Am Dienstag fand im Rahmen der noch bis Anfang Dezember andauernden kurdischen Kulturwochen in Kiel eine Lesung aus der dreiteiligen Biographie „Mein ganzes Leben war ein Kampf“ von Sakine Cansız statt. Die Hamburger Ethnologin Anja Flach, die an der deutschen Übersetzung des Buches beteiligt war, berichtete über ihre gemeinsame politische Arbeit mit Sakine Cansız und las zusammen mit Nicole Schultheiß Auszüge aus der Biographie. Anja Flach war selbst in den 1990er Jahren bei der Guerilla in Kurdistan und hat Sakine Cansız dort kennengelernt.
Sakine Cansız gilt in der kurdischen Frauenbewegung als Symbol für den Widerstand gegen Ungerechtigkeit und Unterdrückung. Sie war eine Mitbegründerin der PKK. 2013 wurde sie in Paris zusammen mit Fidan Doğan und Leyla Şaylemez vom türkischen Geheimdienst MIT ermordet. Für den Mord ist bis heute niemand verurteilt worden. Während der Militärdiktatur in der Türkei verbrachte Sakine Cansız zwölf Jahre in Haft. In den 1990er Jahren wurde ihre Biographie veröffentlicht. Nach ihrer Ermordung erschien eine Neuauflage im Mezopotamien-Verlag, der 2019 als vermeintliche Teilorganisation der PKK vom deutschen Bundesinnenministerium verboten wurde.

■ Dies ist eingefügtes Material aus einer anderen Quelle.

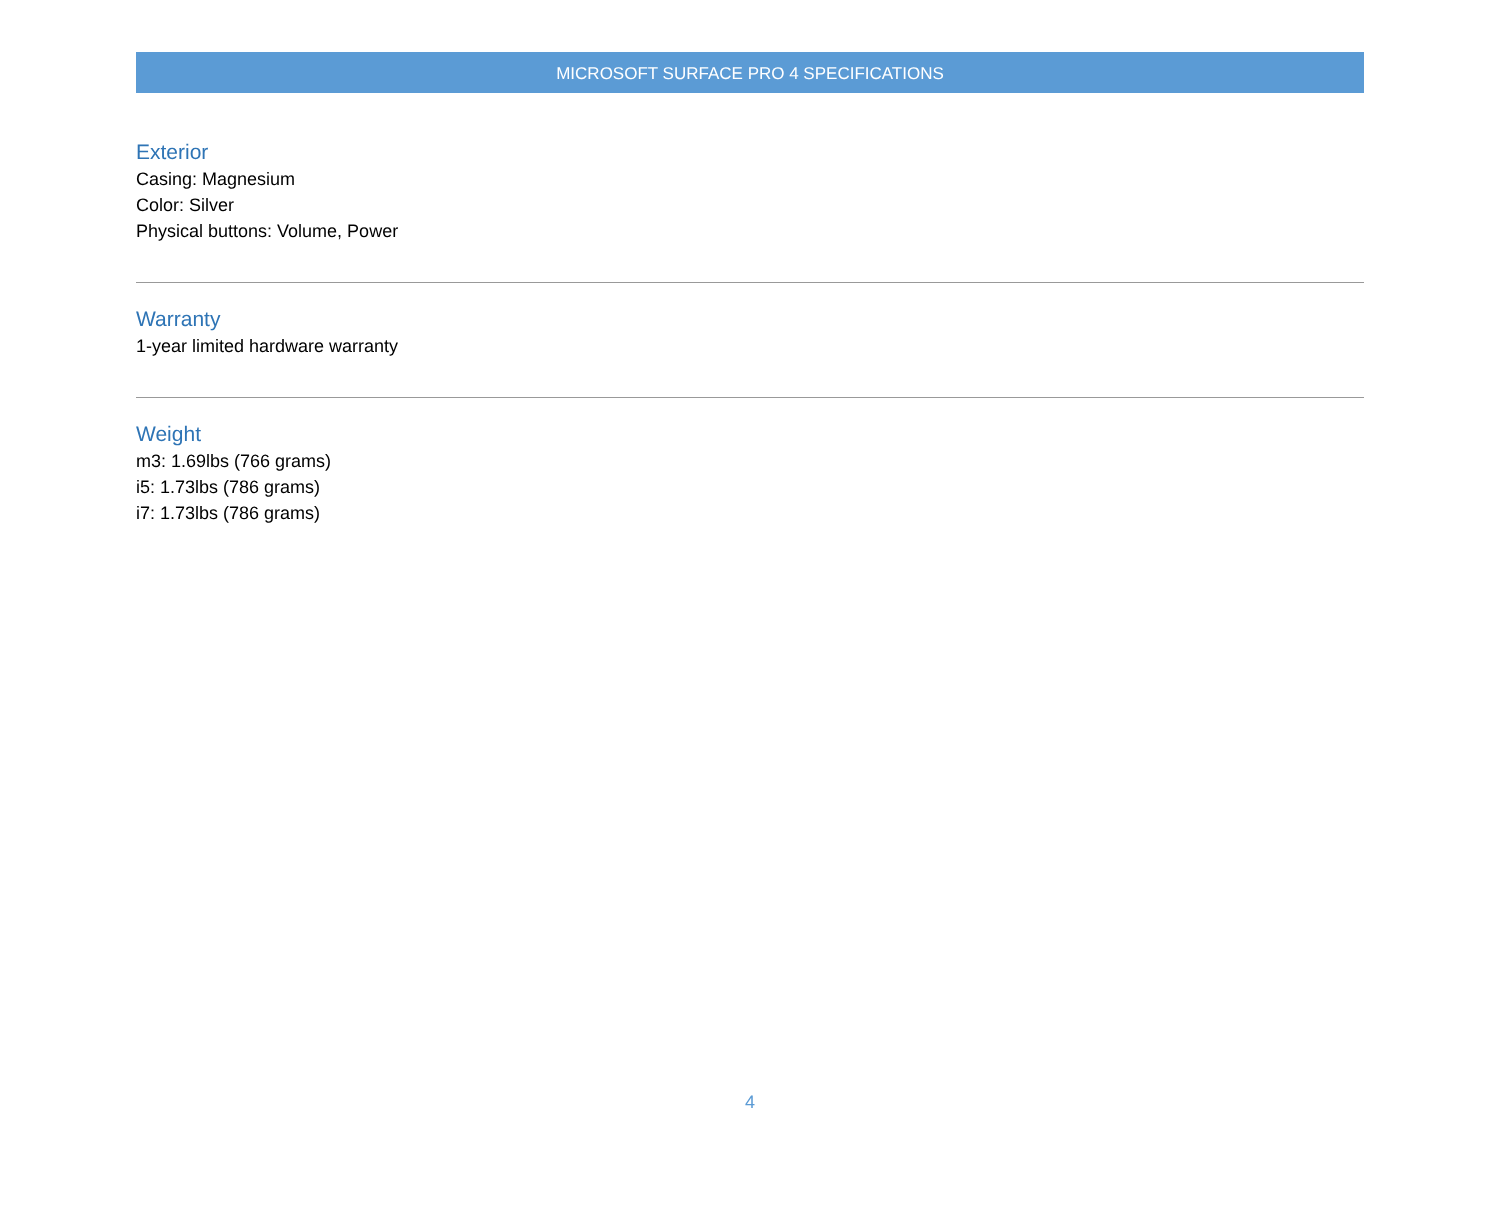MICROSOFT SURFACE PRO 4 SPECIFICATIONS
Exterior
Casing: Magnesium
Color: Silver
Physical buttons: Volume, Power
Warranty
1-year limited hardware warranty
Weight
m3: 1.69lbs (766 grams)
i5: 1.73lbs (786 grams)
i7: 1.73lbs (786 grams)
4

Bei der Veranstaltung in Kiel berichtete Anja Flach über das Leben und die politische Entwicklung von Sakine Cansız. In Dersim geboren, erlebte sie die Repression und Unterdrückung der 1970er Jahre, die sie in ihrer politischen Entwicklung beeinflussten. Zwischen 1977 und 1979 reiste sie in verschiedene Städte Kurdistans und diskutierte dort mit Menschen über die Befreiung der Frauen. Sie legte somit einen Grundstein für die sich entwickelnde Frauenbewegung. Im Jahr 1979 wurde sie verhaftet und blieb bis 1990 inhaftiert. In der Haft war sie schwerer Folter ausgesetzt, jedoch blieb ihr Widerstand ungebrochen. Nach ihrer Haftentlassung wurde sie direkt wieder in der Bewegung aktiv. Auf Anregung von Abdullah Öcalan schrieb sie in den 1990er Jahren ihre Lebensgeschichte auf. In dieser Zeit traf auch Anja Flach Sakine Cansız zum ersten Mal in den Bergen Kurdistans. Zunächst wurde nur eine kleine Auflage der Bücher für die Guerilla gedruckt und weiterverbreitet. Später kam Sakine Cansız nach Europa. 2007 wurde sie auf Grundlage eines türkischen Auslieferungsgesuches in Hamburg verhaftet und nach heftigen Protesten der kurdischen Community wenige Wochen später aus der Haft entlassen. In den Folgejahren war sie wiederholt in den Bergen Kurdistans und traf dort abermals Anja Flach.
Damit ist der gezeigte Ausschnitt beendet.